Frequently asked questions

What are the three dimensions of the right to privacy recognized in Puttaswamy?

The Court recognized three dimensions: (a) bodily autonomy — the right to make decisions about one's own body free from state interference; (b) informational privacy — the right to control the collection, use, and dissemination of personal information; and (c) privacy of choice — the right to make intimate decisions about family life, relationships, procreation, and personal beliefs. All three are constitutionally protected under Article 21.

Which earlier decisions did the Court overrule?

The Court overruled observations in M.P. Sharma v.
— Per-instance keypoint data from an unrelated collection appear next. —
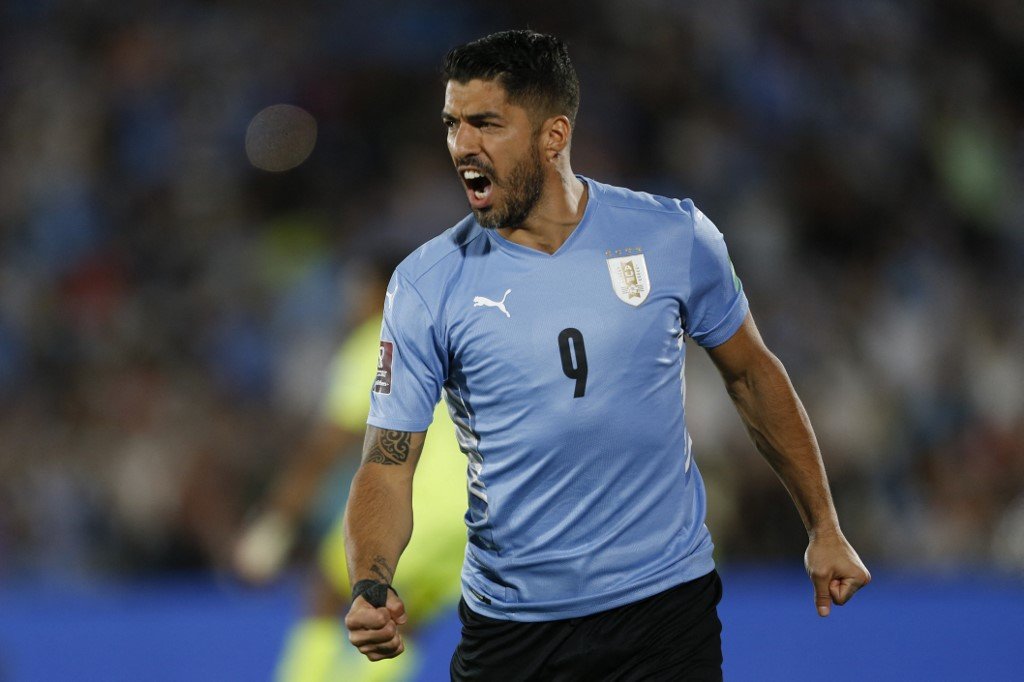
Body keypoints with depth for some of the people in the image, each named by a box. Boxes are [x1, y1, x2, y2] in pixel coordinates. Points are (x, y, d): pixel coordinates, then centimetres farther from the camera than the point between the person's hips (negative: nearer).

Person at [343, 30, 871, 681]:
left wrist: (824, 529, 13)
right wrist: (372, 588, -27)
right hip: (511, 622, 0)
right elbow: (387, 464, -8)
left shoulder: (676, 238, -5)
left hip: (667, 604, 0)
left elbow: (752, 372, 10)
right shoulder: (427, 283, -7)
Satish Chandra, AIR 1954 SC 300 (8-judge bench), which held that the Indian Constitution did not guarantee a right to privacy analogous to the American Fourth Amendment, and Kharak Singh v. State of U.P., AIR 1963 SC 1295 (6-judge bench), which held by majority that privacy was not a guaranteed fundamental right. The Puttaswamy bench (9 judges) had the numerical strength to overrule both.

What is the proportionality test for restricting the right to privacy?

The right to privacy is not absolute and can be restricted if the restriction meets a four-part test: (i) it must be prescribed by law, (ii) it must pursue a legitimate state aim, (iii) it must be necessary — there must be no less restrictive means to achieve the aim, and (iv) it must be proportionate in the strict sense — the benefits of the restriction must outweigh the harm to the fundamental right. This proportionality framework has become the standard for evaluating all restrictions on privacy.

How did Puttaswamy impact subsequent landmark cases?

Puttaswamy directly influenced several major decisions: Navtej Singh Johar v. Union of India (2018) relied on the right to privacy and sexual autonomy to decriminalize homosexuality under Section 377 IPC; Joseph Shine v. Union of India (2018) invoked privacy of choice to strike down the adultery offence under Section 497 IPC; and the Aadhaar judgment (2019) applied the proportionality test to evaluate whether the biometric identification scheme was a permissible restriction on the right to informational privacy.